I remember a time when I went to my prayer room to spend time alone with my Father, and a strong sense of the enemy entered the atmosphere. This presence that wasn’t supposed to be there was interrupting my time. At that moment, I also sensed that my Father was not happy with what was transpiring.

Now, some may find my experience unusual, but I am undeterred by such thoughts. I know what I experienced. In the moment of my Father’s disapproval, I boldly declared, “Devil, if I were you, I would flee from here because you’ve made my Father angry.”

Immediately, the atmosphere was clear, and I continued with my fellowship time. It was sweet and powerful, and answers to prayer came out of that time.

It is the place of an intimate, active relationship where strong faith happens.  For instance, we read:

Hebrews 11:17 By faith Abraham, when he was tested, offered up Isaac, and he who had received the promises offered up his only begotten son, 18 of whom it was said, “In Isaac, your seed shall be called,” 19 concluding that God was able to raise him up, even from the dead, from which he also received him in a figurative sense.

Interestingly, this is speaking of the greatest challenge Abraham ever had to face in his life.  Abraham needed a strong faith to press through this challenge.  We see how this describes the faith Abraham had, but we need to inquire about where such a faith sprang forth from.

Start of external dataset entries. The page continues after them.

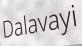
Dalavayi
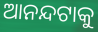
ଆନନ୍ଦଟାକୁ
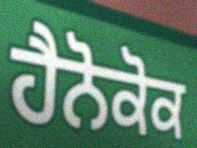
ਹੈਨੋਕੋਕ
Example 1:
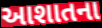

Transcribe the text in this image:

આશાતના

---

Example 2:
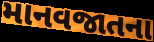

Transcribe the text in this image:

માનવજાતના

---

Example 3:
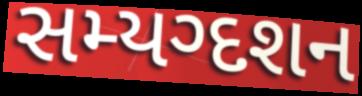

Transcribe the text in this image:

સમ્યગ્દશન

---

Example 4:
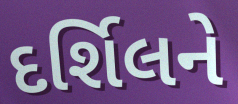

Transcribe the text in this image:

દર્શિલને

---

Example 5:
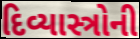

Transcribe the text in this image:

દિવ્યાસ્ત્રોની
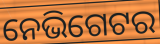
ନେଭିଗେଟର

Abraham had been in fellowship with God, and much of that fellowship centered around the promise of Isaac as the promised child. Destiny and the future hinged on this boy, and yet this very strange request from God came to Abraham. Abraham knew how to hear God because Abraham was in a real relationship with God.

We discover that Abraham could follow through in obedience to God with this request because he had faith rooted in a certain type of reasoning based on what he had come to know about God.

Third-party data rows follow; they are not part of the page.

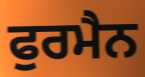
ਫੁਰਮੈਨ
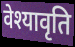
वेश्यावृति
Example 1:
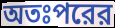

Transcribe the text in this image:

অতঃপরের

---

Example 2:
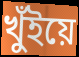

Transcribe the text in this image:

খুঁইয়ে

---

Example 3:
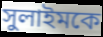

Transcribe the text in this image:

সুলাইমকে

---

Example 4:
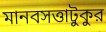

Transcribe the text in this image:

মানবসত্তাটুকুর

Abraham concluded that God could raise Isaac up, even from the dead.  Abraham was so convinced that God would keep His word of promise to him that he could follow through with whatever God asked of him, even if it looked like it might bring an end to the promise he had received from God.  It was not so much merely resurrection itself that Abraham believed.  It was that God would bring about a resurrection in order to keep His word of promise.

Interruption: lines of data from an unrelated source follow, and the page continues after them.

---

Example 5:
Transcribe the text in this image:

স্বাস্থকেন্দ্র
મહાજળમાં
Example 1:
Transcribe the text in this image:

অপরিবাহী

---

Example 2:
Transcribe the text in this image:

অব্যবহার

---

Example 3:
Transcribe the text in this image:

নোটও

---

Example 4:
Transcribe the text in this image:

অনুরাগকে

Abraham’s faith was grounded in who God is to him.  Abraham knew God, and as a result, Abraham was able to bring forth an obedience to God that exceeded the rational of most people.  Abraham walked in a strong faith because he had a strong relationship with God and had come to know God on a deep level. Abraham’s relationship with God was not based on ideas about God that he could not argue against.  Abraham was truly convinced of the things God had revealed to Abraham about Himself.  For this reason, when something that would not make sense in the natural came up, Abraham was still able to push forward in a strong faith, knowing God would be true to who He was, and all would come out according to the first promise that was made.

Knowing God personally beyond a mere cerebral approach matters.  Merely knowing things about Him based on what others have said does not empower strong faith.  Knowing Him based on Him intimately revealing Himself is what it takes to have strong faith.  This is His invitation to taste and see that He is good and to spend time with Him with the purpose of getting to know Him even better.

If you desire a strong faith, then I would encourage you to invest in the call to taste and see that He is good and make spending time with Him your highest priority in this life.  This world needs to see a strong faith alive in the church, and it begins with each of us as believers.